By contrast, a typical DB plan member with the same work history over the same period will have earned a pension with a value of about $1-million under the same circumstances.
The DC conversion trend isn’t new, but it means an even greater proportion of the population will have a less-valuable DC pension plan, or more likely no pension at all. That means lower savings early in life because DB pension contributions are a form of forced savings. It takes enormous discipline to voluntarily save as much.
“As a society, I think people are going to lose that period of saving early in their career,” says Mazen Shakeel, senior retirement consultant at Hewitt Associates. “And what does that translate into for them? It probably means they work longer. They’re not retiring at 55 certainly, maybe not even at 65, because they won’t be able to afford to.”
Young people are not the only ones bearing the burden, says Ian Markham, Canadian retirement innovation leader at Watson Wyatt. Their parents – his generation – are increasingly subsidizing them, keeping their children at home far longer and helping them more with tuition and housing costs.
In fact, his own children, all in their twenties, still live at home, and so do many of their friends. The additional costs are causing some parents to work longer to help support their adult children.
“It causes all sorts of other issues by the boomers continuing to work. The next generation down can’t fill the more senior positions yet because there’s a boomer sitting in the way, so you get productivity potentially lowering for the next generation down.”
The education vacuum
For now, the obstacles confronting the young have garnered little urgent attention from governments. They should, Ms. Maxwell says. “It would be very helpful if we had more national recognition that there are many people whose future is in jeopardy. And we can’t afford that in a country with a small population. We need everything these young people can offer.”
Governments should boost incentives to employers that hire young people and train them, says Nancy Schaefer, president of Youth Employment Services in Toronto.
But the onus should rest on young people, too – some of whom have unrealistic expectations of earning $60,000 right out of university, she says. They should start working early in life to gain skills, contacts and experience. They should seek out employers to ask them what skills they’re looking for.
Now, “there’s a disconnect between what young people want and need, and what is available out there.”
Canada would also do well to study systems in Germany and Switzerland, which have strong co-op and apprenticeship programs, and whose universities work more closely with employers. And employers in Canada, many of whom complain about skills shortages, should beef up on-the-job training – an area in which this country lags.

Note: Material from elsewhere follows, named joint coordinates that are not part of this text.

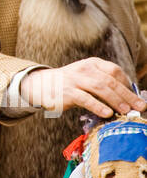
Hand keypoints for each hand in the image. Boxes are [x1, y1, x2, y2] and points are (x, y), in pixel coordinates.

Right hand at [20, 58, 142, 119]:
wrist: (41, 85)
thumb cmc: (70, 85)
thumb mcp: (87, 79)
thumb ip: (104, 86)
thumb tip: (127, 100)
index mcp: (92, 64)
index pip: (115, 71)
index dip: (128, 84)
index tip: (136, 98)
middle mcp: (85, 69)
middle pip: (110, 80)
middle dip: (127, 95)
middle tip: (139, 107)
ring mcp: (75, 79)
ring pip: (100, 88)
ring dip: (116, 100)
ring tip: (126, 111)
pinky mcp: (67, 92)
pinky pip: (85, 98)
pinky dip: (98, 106)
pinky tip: (107, 113)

Parents, teachers and guidance counsellors should place much value on skilled trades as a secure, well-paying career option, Ms. Maxwell says.

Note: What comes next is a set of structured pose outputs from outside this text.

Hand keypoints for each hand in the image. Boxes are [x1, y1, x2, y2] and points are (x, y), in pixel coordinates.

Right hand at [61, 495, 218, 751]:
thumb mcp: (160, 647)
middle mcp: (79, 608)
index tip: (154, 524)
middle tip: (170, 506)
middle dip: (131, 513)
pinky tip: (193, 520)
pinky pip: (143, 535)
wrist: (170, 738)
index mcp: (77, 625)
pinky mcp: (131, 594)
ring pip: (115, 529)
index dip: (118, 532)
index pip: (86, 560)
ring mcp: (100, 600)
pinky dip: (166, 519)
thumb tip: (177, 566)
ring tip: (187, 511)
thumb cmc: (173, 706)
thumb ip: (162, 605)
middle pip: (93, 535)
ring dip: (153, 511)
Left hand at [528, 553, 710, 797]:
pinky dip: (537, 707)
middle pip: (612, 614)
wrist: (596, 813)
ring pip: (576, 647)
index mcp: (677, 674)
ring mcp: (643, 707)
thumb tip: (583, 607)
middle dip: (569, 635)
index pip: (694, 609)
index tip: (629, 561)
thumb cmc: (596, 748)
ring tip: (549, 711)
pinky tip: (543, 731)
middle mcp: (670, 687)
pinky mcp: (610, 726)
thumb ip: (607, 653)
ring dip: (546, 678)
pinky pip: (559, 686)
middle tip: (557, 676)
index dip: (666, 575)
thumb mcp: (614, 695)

Hartley Miller, 25, who majored in political science at the University of Guelph, wishes she’d got better advice in school about the opportunities out there – particularly in skilled trades. “I chose something I liked, but it wasn’t the most intelligent for job prospects,” says Ms. Miller, who works as a receptionist.

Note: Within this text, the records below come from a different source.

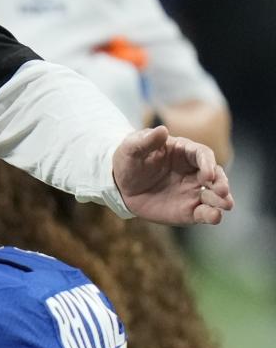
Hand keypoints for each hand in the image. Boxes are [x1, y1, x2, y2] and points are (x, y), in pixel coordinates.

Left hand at [113, 126, 233, 224]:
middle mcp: (193, 172)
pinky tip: (214, 217)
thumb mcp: (132, 148)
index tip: (207, 174)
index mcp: (184, 152)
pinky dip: (212, 216)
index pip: (203, 154)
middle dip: (221, 182)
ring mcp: (192, 191)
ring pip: (214, 196)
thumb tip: (162, 130)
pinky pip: (203, 213)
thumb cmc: (129, 160)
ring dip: (222, 200)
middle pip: (215, 175)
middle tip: (222, 191)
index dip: (208, 163)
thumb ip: (146, 140)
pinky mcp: (188, 210)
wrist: (121, 185)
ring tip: (226, 205)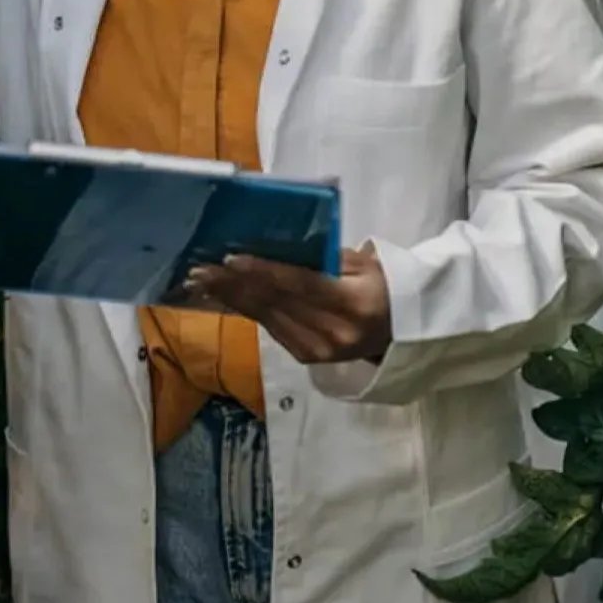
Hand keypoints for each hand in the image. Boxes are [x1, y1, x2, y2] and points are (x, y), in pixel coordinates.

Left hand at [184, 245, 392, 365]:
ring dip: (232, 298)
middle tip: (200, 269)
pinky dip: (246, 310)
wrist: (402, 331)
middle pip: (276, 303)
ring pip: (266, 318)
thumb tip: (277, 245)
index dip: (263, 272)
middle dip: (234, 285)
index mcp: (352, 304)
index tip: (230, 259)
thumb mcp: (363, 263)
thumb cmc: (384, 286)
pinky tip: (225, 297)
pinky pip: (270, 328)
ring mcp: (318, 350)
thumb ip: (323, 257)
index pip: (299, 285)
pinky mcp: (306, 358)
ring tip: (201, 282)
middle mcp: (333, 333)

But a big rethink can still spark big opportunities. Stephanie Wilson, 25, had hoped to be a lawyer or veterinarian one day. She stumbled into engineering when a UBC program opened up in her hometown in the Okanagan area of British Columbia.
She was one of few females to graduate in mechanical engineering in May, 2010. She landed a job at engineering firm Hatch Ltd. in the very same month. It wasn’t the career path she’d dreamed of as a girl, but she loves it.
“I love the diversity. No day is the same as the day before. And there’s really opportunities to go everywhere.”
Editor's note: Acadia University is in Wolfville, N.S., not Halifax. Incorrect information appeared in an earlier online version of this story.